'''

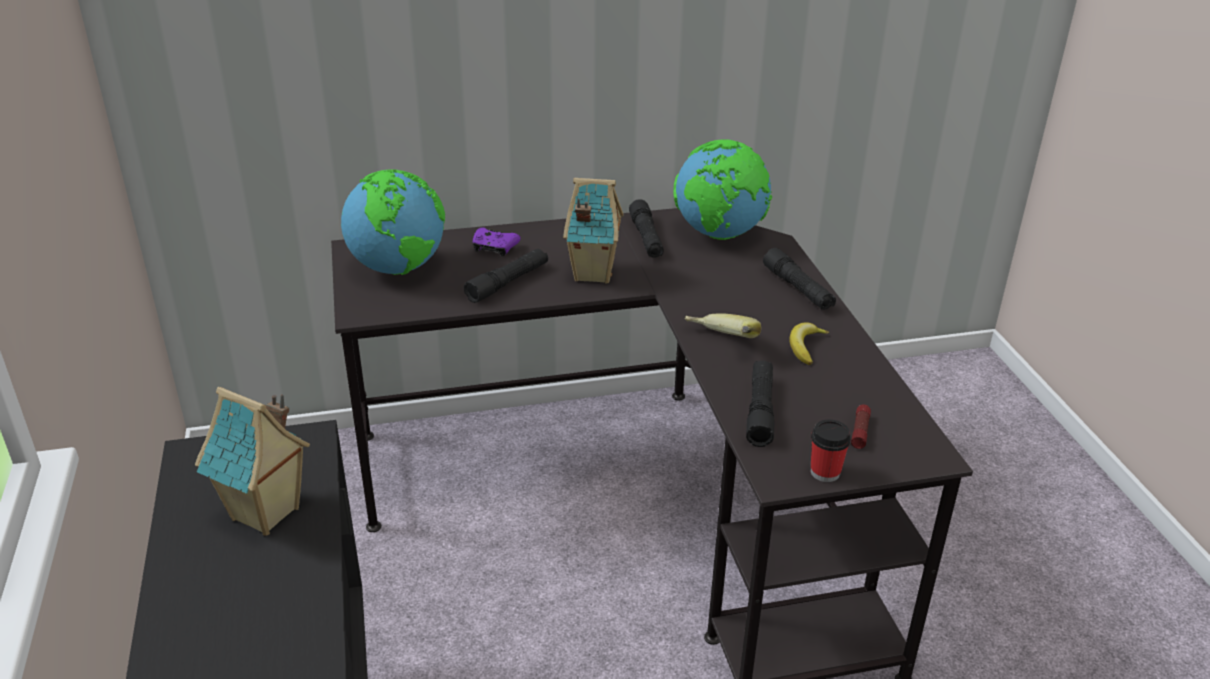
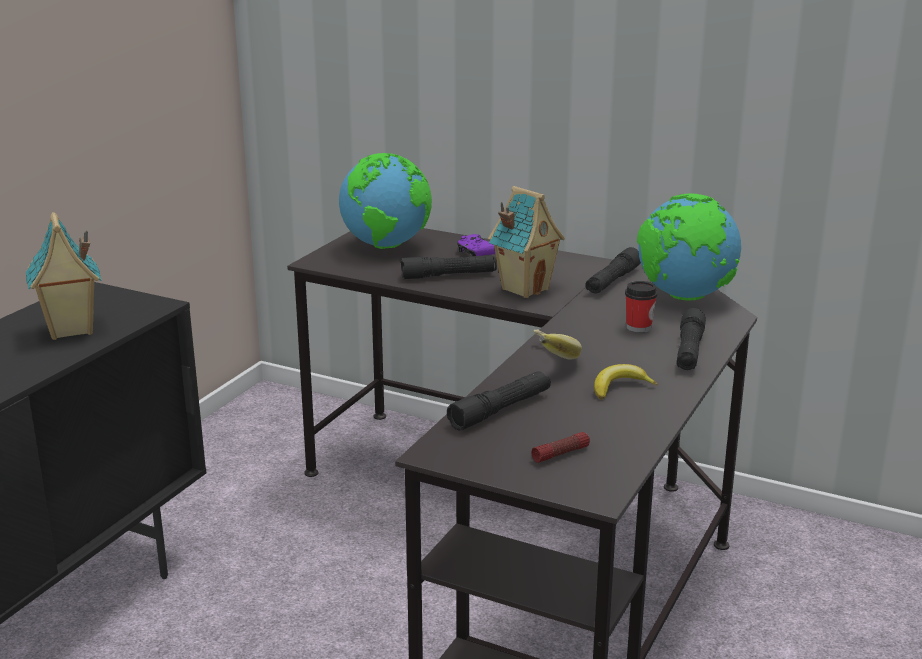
camera: 40 degrees right, 10 degrees down
cup [811,420,851,482] -> cup moved to [625,281,657,333]

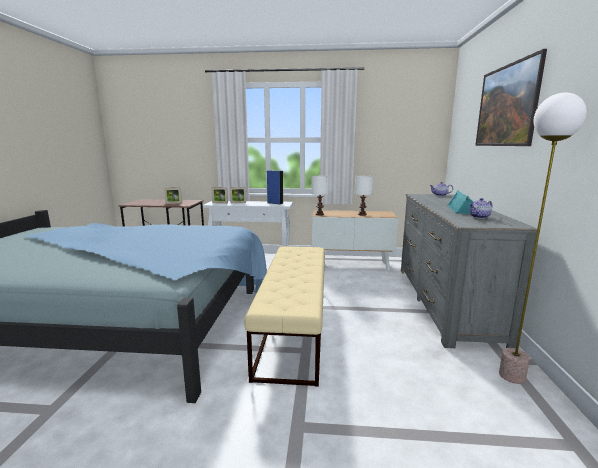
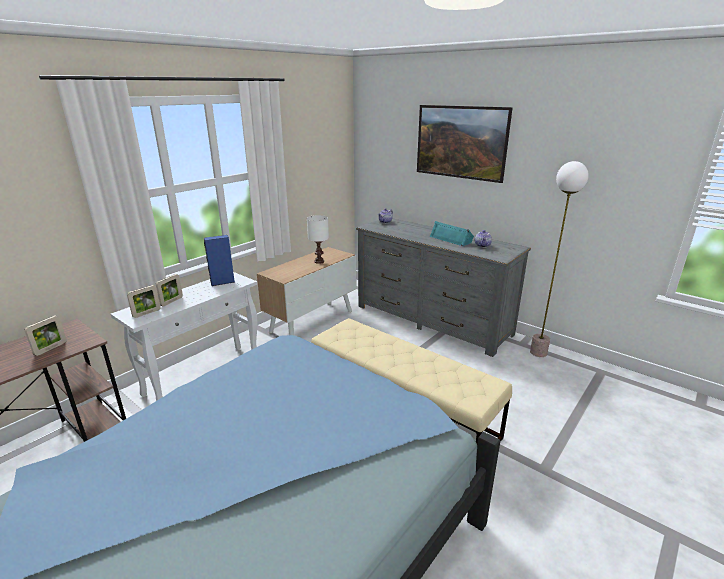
camera: 55 degrees left, 10 degrees up
white table lamp [311,176,329,215] -> none

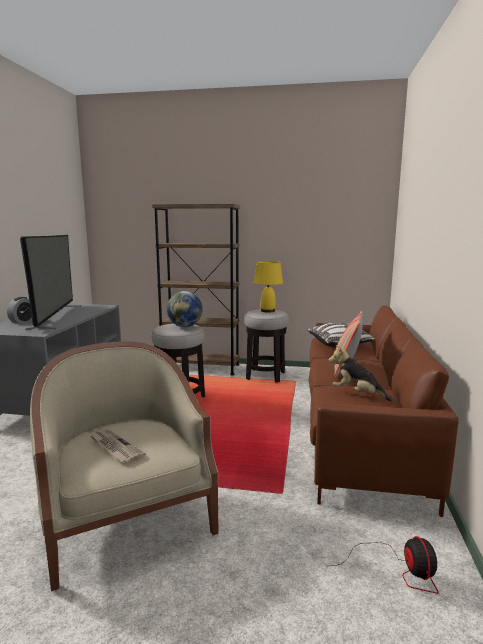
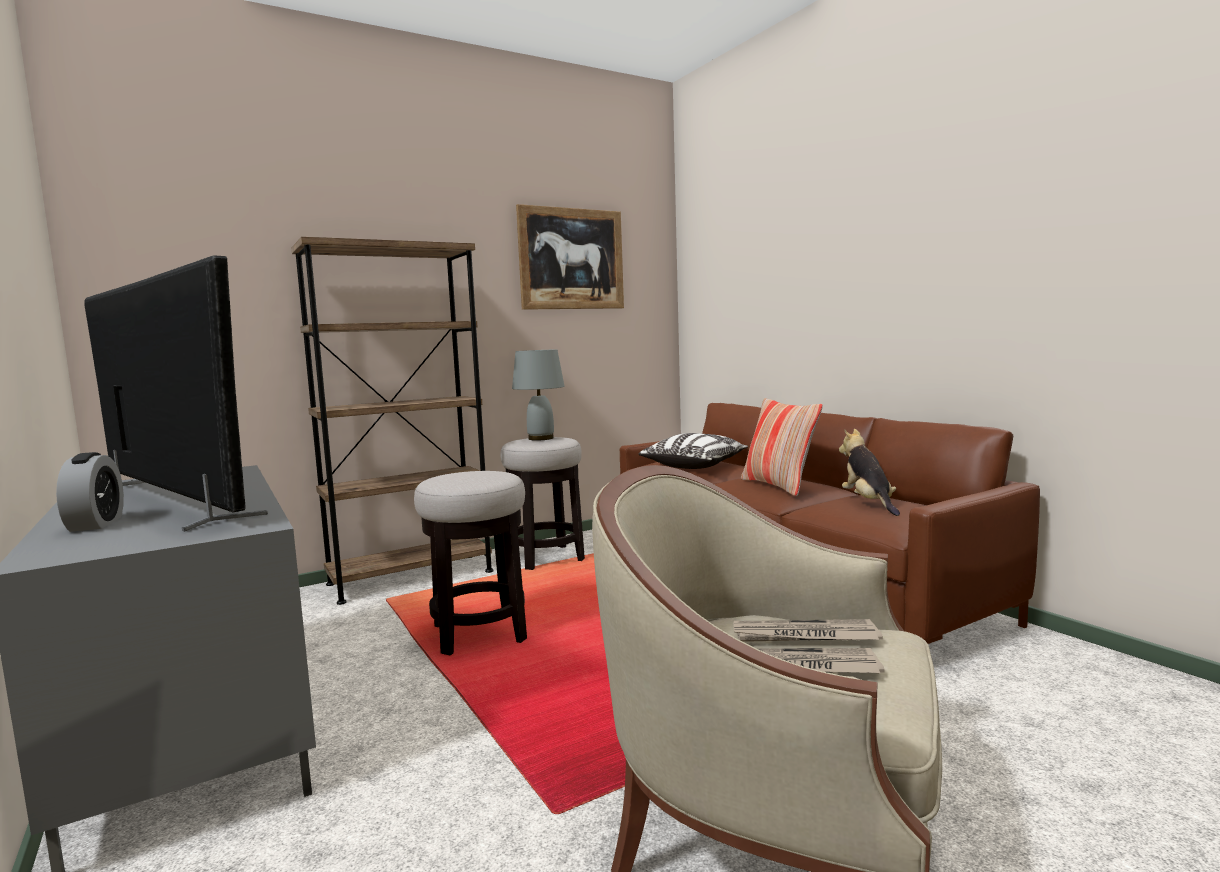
camera: 40 degrees left, 5 degrees down
globe [167,291,203,327] -> none
yellow table lamp [254,261,283,313] -> grey table lamp [512,349,565,441]
plush toy [328,345,393,402] -> plush toy turned 90 degrees clockwise [839,429,900,516]
fan [333,536,439,594] -> none
none -> picture [516,204,624,310]
none -> newspaper [733,619,883,642]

'''

## TRY IT
When the line containing "plush toy [328,345,393,402]" is found in the records above, restate it and every later line word for word through the last one, and nothing more.

## OUTPUT FOR THIS TASK
plush toy [328,345,393,402] -> plush toy turned 90 degrees clockwise [839,429,900,516]
fan [333,536,439,594] -> none
none -> picture [516,204,624,310]
none -> newspaper [733,619,883,642]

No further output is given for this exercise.